YOUR TASK: Could you copy exactly the lines from the one containing "ość personalizacji" through the last line of the records below, leaving out any pictures?

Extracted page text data
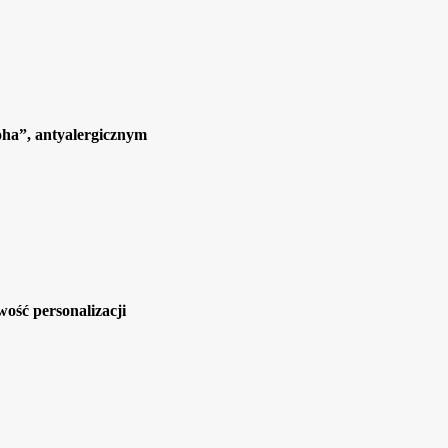
ha”, antyalergicznym
ość personalizacji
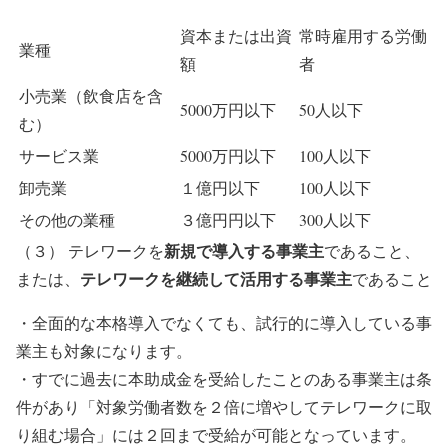
資本または出資
常時雇用する労働
業種
額
者
小売業（飲食店を含
5000万円以下
50人以下
む）
サービス業
5000万円以下
100人以下
卸売業
１億円以下
100人以下
その他の業種
３億円円以下
300人以下
新規で導入する事業主
（３） テレワークを
であること、
テレワークを継続して活用する事業主
または、
であること
・全面的な本格導入でなくても、試行的に導入している事
業主も対象になります。
・すでに過去に本助成金を受給したことのある事業主は条
件があり「対象労働者数を２倍に増やしてテレワークに取
り組む場合」には２回まで受給が可能となっています。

TASK RESPONSE:
ość personalizacji
資本または出資
常時雇用する労働
業種
額
者
小売業（飲食店を含
5000万円以下
50人以下
む）
サービス業
5000万円以下
100人以下
卸売業
１億円以下
100人以下
その他の業種
３億円円以下
300人以下
新規で導入する事業主
（３） テレワークを
であること、
テレワークを継続して活用する事業主
または、
であること
・全面的な本格導入でなくても、試行的に導入している事
業主も対象になります。
・すでに過去に本助成金を受給したことのある事業主は条
件があり「対象労働者数を２倍に増やしてテレワークに取
り組む場合」には２回まで受給が可能となっています。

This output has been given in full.